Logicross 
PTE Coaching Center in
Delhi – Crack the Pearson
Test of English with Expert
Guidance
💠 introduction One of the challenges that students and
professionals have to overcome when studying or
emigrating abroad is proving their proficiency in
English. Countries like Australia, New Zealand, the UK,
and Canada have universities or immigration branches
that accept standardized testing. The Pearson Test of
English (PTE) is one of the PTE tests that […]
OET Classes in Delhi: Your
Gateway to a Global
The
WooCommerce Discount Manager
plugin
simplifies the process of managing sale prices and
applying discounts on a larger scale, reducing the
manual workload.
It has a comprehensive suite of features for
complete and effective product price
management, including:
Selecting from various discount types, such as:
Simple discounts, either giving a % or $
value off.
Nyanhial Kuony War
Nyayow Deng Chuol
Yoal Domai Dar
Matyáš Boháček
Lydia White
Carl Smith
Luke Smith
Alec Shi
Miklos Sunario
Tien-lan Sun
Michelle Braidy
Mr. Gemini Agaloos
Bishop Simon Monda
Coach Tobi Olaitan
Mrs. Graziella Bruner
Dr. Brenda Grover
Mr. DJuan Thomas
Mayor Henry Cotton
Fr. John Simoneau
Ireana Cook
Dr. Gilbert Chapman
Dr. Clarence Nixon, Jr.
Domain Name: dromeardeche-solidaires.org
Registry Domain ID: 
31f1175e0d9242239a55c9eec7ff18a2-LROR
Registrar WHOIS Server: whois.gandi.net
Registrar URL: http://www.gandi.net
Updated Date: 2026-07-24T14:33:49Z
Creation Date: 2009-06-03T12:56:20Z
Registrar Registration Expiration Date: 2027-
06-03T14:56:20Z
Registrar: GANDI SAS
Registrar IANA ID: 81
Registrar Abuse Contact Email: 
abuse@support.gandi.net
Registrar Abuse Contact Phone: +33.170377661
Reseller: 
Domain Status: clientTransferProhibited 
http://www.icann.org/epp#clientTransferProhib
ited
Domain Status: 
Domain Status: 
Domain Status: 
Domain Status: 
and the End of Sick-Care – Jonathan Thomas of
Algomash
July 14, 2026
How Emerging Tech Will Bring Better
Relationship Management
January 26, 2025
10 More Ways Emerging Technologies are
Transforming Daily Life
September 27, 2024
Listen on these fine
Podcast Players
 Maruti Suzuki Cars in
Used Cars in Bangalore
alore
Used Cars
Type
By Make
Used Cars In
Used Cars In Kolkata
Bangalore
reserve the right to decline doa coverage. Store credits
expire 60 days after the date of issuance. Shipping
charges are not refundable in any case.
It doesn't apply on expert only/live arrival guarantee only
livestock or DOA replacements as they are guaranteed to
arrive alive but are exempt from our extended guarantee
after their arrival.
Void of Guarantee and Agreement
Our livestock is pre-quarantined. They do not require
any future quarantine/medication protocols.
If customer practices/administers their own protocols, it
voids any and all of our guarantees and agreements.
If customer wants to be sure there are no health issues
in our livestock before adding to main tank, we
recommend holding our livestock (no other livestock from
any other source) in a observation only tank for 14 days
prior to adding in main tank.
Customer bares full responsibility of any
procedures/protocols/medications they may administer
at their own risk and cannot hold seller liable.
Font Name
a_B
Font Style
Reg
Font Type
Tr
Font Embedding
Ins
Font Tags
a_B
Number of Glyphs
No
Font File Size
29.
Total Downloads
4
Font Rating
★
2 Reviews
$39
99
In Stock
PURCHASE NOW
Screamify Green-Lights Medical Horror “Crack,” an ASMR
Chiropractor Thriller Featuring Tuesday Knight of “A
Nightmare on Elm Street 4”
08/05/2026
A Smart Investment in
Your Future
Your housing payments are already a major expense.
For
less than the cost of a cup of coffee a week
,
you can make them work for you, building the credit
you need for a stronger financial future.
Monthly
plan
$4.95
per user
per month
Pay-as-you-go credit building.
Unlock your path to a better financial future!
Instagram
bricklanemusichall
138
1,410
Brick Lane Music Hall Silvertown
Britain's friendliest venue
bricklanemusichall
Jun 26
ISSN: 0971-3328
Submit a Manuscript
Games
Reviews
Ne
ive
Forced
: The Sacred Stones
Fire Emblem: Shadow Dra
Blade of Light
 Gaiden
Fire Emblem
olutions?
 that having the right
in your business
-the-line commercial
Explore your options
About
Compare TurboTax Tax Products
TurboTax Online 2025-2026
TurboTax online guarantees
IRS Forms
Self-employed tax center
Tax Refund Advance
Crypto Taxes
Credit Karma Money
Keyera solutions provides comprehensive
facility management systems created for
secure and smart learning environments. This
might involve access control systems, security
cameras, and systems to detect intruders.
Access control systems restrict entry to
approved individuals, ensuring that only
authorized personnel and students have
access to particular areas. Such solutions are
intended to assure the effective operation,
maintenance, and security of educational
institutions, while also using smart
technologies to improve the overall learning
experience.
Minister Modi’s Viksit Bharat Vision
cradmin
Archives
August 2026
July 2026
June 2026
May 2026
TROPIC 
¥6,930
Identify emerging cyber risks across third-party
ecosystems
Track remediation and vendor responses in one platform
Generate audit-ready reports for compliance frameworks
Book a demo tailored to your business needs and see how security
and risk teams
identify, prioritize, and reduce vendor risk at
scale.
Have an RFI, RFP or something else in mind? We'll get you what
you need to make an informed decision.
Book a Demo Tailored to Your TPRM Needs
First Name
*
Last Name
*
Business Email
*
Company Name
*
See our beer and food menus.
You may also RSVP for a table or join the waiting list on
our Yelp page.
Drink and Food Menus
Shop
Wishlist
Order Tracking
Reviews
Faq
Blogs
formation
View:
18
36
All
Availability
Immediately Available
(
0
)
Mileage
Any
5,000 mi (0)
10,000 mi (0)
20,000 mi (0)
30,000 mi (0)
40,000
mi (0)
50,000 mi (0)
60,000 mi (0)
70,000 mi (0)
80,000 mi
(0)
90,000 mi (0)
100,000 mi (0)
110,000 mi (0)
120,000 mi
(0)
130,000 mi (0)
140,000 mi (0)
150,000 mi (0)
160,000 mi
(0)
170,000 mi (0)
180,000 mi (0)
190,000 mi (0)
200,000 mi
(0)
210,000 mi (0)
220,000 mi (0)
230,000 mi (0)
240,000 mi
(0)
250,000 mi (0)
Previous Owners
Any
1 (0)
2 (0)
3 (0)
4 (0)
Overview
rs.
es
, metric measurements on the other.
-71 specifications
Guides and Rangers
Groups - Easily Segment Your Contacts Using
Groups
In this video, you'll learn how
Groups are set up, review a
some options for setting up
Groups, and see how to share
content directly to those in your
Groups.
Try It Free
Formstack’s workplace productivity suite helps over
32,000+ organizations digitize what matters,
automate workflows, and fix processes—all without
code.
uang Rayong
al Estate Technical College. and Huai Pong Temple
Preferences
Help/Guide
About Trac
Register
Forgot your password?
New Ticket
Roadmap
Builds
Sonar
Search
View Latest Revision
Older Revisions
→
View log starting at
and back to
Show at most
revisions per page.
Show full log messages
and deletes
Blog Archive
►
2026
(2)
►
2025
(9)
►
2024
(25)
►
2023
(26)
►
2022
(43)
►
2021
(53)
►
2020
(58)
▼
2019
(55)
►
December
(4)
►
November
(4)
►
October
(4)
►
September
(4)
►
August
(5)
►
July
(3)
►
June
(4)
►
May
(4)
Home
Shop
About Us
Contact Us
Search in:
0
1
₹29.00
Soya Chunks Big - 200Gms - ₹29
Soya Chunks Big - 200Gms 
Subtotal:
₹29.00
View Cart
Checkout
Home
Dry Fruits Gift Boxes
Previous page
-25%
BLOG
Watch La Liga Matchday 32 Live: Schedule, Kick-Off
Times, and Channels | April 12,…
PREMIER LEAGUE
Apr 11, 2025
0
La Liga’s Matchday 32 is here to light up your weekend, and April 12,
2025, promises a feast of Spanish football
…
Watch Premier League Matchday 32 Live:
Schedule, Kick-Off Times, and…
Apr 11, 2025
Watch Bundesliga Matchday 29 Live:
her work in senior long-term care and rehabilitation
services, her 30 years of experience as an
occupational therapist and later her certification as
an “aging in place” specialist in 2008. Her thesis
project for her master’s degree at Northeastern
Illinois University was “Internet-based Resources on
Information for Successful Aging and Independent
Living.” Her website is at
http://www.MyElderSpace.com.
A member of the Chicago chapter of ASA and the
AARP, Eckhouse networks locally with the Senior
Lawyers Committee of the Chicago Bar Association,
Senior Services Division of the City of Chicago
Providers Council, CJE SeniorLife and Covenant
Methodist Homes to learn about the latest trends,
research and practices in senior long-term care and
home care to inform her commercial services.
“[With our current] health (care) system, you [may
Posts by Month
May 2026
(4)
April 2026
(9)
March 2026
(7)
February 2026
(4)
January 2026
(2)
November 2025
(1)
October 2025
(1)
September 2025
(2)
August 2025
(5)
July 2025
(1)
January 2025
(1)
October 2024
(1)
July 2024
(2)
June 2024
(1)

**What the exercise asks:** Convert everything from the start of the items down to and including the line containing "Domain Status: clientTransferProhibited" into a numbered list, omitting any blank lines.

**Completed exercise:**
1. Logicross 
2. PTE Coaching Center in
3. Delhi – Crack the Pearson
4. Test of English with Expert
5. Guidance
6. 💠 introduction One of the challenges that students and
7. professionals have to overcome when studying or
8. emigrating abroad is proving their proficiency in
9. English. Countries like Australia, New Zealand, the UK,
10. and Canada have universities or immigration branches
11. that accept standardized testing. The Pearson Test of
12. English (PTE) is one of the PTE tests that […]
13. OET Classes in Delhi: Your
14. Gateway to a Global
15. The
16. WooCommerce Discount Manager
17. plugin
18. simplifies the process of managing sale prices and
19. applying discounts on a larger scale, reducing the
20. manual workload.
21. It has a comprehensive suite of features for
22. complete and effective product price
23. management, including:
24. Selecting from various discount types, such as:
25. Simple discounts, either giving a % or $
26. value off.
27. Nyanhial Kuony War
28. Nyayow Deng Chuol
29. Yoal Domai Dar
30. Matyáš Boháček
31. Lydia White
32. Carl Smith
33. Luke Smith
34. Alec Shi
35. Miklos Sunario
36. Tien-lan Sun
37. Michelle Braidy
38. Mr. Gemini Agaloos
39. Bishop Simon Monda
40. Coach Tobi Olaitan
41. Mrs. Graziella Bruner
42. Dr. Brenda Grover
43. Mr. DJuan Thomas
44. Mayor Henry Cotton
45. Fr. John Simoneau
46. Ireana Cook
47. Dr. Gilbert Chapman
48. Dr. Clarence Nixon, Jr.
49. Domain Name: dromeardeche-solidaires.org
50. Registry Domain ID: 
51. 31f1175e0d9242239a55c9eec7ff18a2-LROR
52. Registrar WHOIS Server: whois.gandi.net
53. Registrar URL: http://www.gandi.net
54. Updated Date: 2026-07-24T14:33:49Z
55. Creation Date: 2009-06-03T12:56:20Z
56. Registrar Registration Expiration Date: 2027-
57. 06-03T14:56:20Z
58. Registrar: GANDI SAS
59. Registrar IANA ID: 81
60. Registrar Abuse Contact Email: 
61. abuse@support.gandi.net
62. Registrar Abuse Contact Phone: +33.170377661
63. Reseller: 
64. Domain Status: clientTransferProhibited 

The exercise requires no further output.